Being a vegetarian, or God forbid, a vegan, and a lover of Mexican food can really suck. In San Francisco you’ll be hard-pressed to find a taqueria where you can dine without your hair and clothing becoming saturated with aromatic meat grease from sizzling carne asada. And though a lot of places say they don’t use lard in their refried beans, can you really trust them?

Judging from its packed tables and glowing Yelp reviews, Gracias Madre, a vegan and organic Mexican food restaurant, is a bonanza for a generous chunk of the population. Located in the Mission District, right on taqueria-dense Mission Street, it makes its “cheese” out of soaked, ground cashew nuts, and substitutes things like mushrooms and butternut squash for meat. Its vegetables come from local farms.

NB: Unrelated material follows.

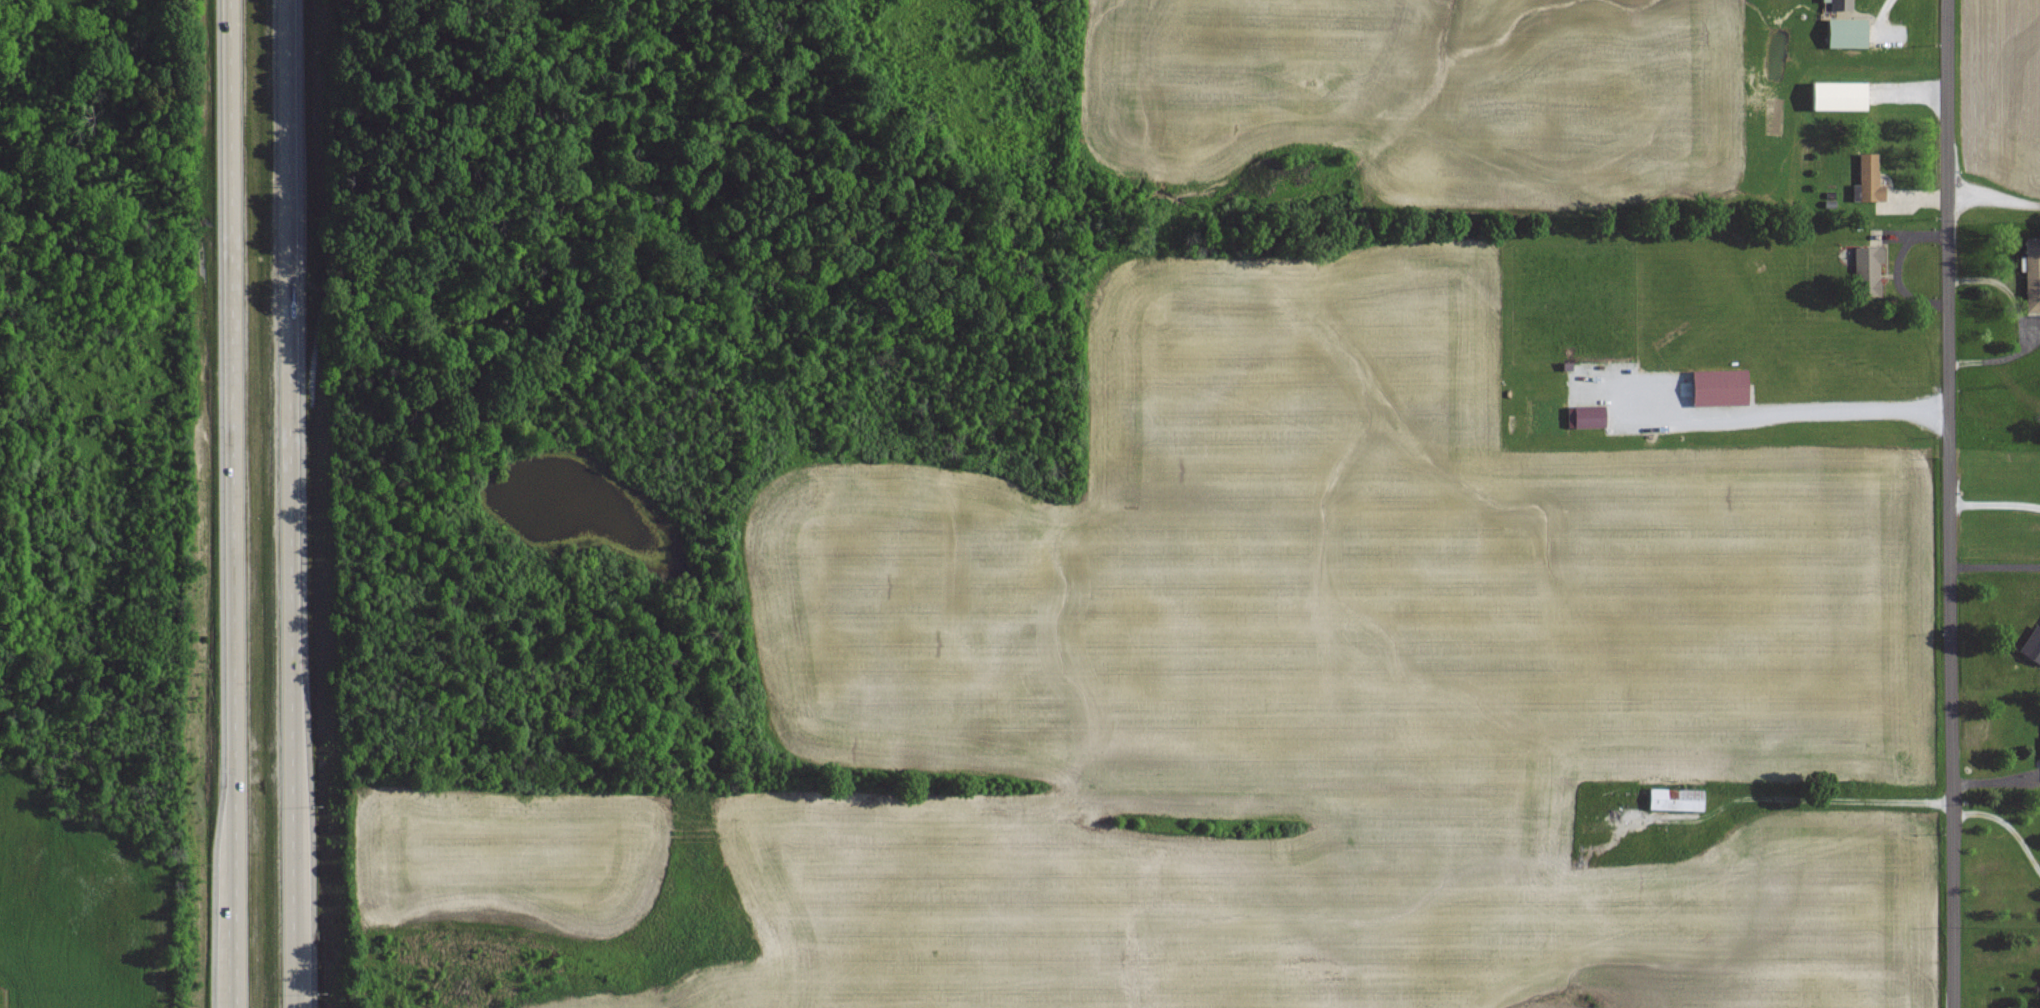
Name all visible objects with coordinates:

The restaurant was opened last December by the same people who run a string of New Age–y vegan restaurants called Café Gratitude, the very name of which inspires a reaction of severe discomfort for many. At these restaurants, each dish is named after an affirmation, so you’re tricked into blessing yourself when ordering (e.g., I Am Festive).

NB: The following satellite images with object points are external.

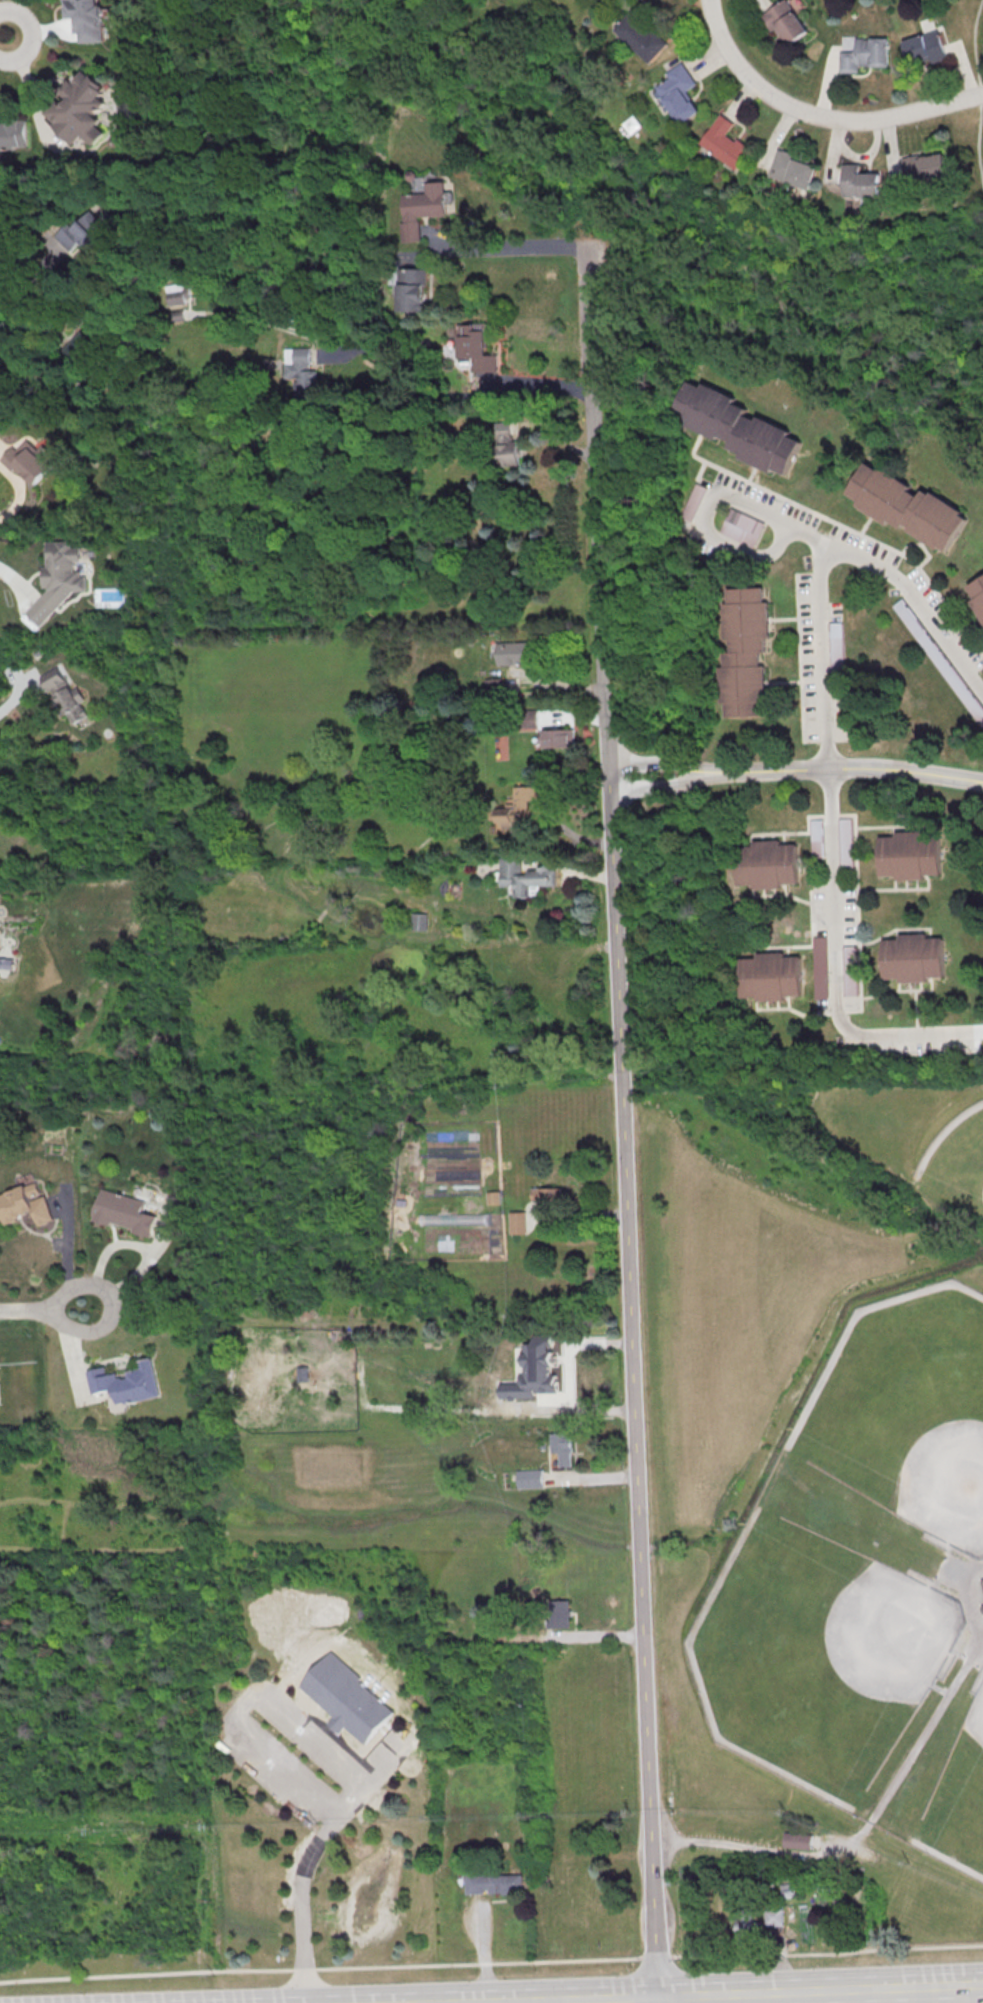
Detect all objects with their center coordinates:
park: (886, 6)
building: (87, 18)
building: (785, 22)
building: (641, 35)
road: (3, 37)
building: (924, 47)
building: (865, 54)
road: (977, 92)
road: (29, 93)
building: (680, 93)
building: (78, 106)
road: (817, 115)
building: (12, 131)
building: (726, 142)
building: (926, 167)
building: (795, 169)
building: (861, 182)
building: (422, 208)
building: (86, 229)
road: (496, 248)
park: (822, 286)
building: (411, 289)
building: (178, 293)
road: (7, 295)
building: (82, 348)
building: (475, 348)
road: (413, 366)
building: (300, 369)
building: (733, 426)
building: (506, 443)
building: (31, 460)
road: (15, 493)
building: (694, 501)
building: (908, 506)
road: (710, 511)
building: (742, 527)
building: (59, 578)
building: (979, 595)
building: (921, 635)
building: (836, 647)
building: (511, 653)
building: (747, 653)
road: (825, 670)
road: (15, 695)
building: (66, 697)
building: (529, 718)
building: (558, 738)
road: (665, 763)
road: (853, 767)
road: (667, 786)
building: (521, 811)
building: (816, 837)
building: (845, 841)
building: (911, 855)
building: (768, 864)
building: (525, 877)
building: (419, 921)
building: (913, 958)
building: (773, 977)
road: (908, 1039)
road: (621, 1120)
park: (958, 1154)
building: (22, 1206)
building: (121, 1212)
building: (517, 1222)
road: (67, 1256)
road: (133, 1278)
road: (42, 1308)
building: (535, 1372)
building: (125, 1383)
park: (906, 1399)
building: (562, 1447)
building: (529, 1478)
park: (820, 1484)
building: (982, 1582)
road: (969, 1597)
building: (982, 1609)
building: (560, 1613)
park: (797, 1665)
road: (256, 1695)
building: (350, 1704)
road: (921, 1741)
road: (384, 1764)
park: (965, 1828)
building: (797, 1841)
road: (753, 1848)
building: (492, 1884)
road: (299, 1903)
building: (771, 1917)
building: (743, 1923)
road: (482, 1948)
road: (774, 1959)
road: (491, 1962)
road: (820, 1991)
road: (585, 2000)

Luckily Gracias Madre doesn’t have a self-empowerment component, but you are required to sit at communal tables, which seemed to make the chaotic service even more confused. Half of our order landed before the people beside us, who breathed over it and moved it around confusedly with their forks for a good 10 minutes before our extremely sweet and chipper server clued into the mistake and made moves to fix it.

A lot of effort and artistry went into the décor of Gracias Madre: a gorgeous wrought iron entrance gate with a corn design, nice hardwood floors, a gracious haciendalike interior with robin’s-egg-blue walls. The food, however, had the ho-hum feel of an adequately cooked veggie weeknight meal at home. Mushroom-mole enchiladas had a one-dimensional sweet mole sauce and a strange open-faced construction where the mushroom filling sat on top of the tortilla, rather than being rolled inside. Accompanying sautéed kale with pepitas was fine and healthy but nothing special. Nopales cactus with cashew crema, rice, and beans was a wash of pleasant but unexciting mushy saltiness, brightened up by a fun salsa with crunchy cucumber chunks and some toothsome, handmade corn tortillas.

The standouts of the meal were the elote (nicely charred barbecued corn on the cob rubbed with garlic, chipotle crema, and cilantro), and the horchata (cinnamon-laced homemade rice milk that tasted like rice pudding in a glass). It is nice to know that you’re eating locally sourced vegetables, and that they were farmed organically. But I generally don’t eat out just for the benefit of my conscience. I personally know some good people who swear by Gracias Madre. They are vegans. Enough said.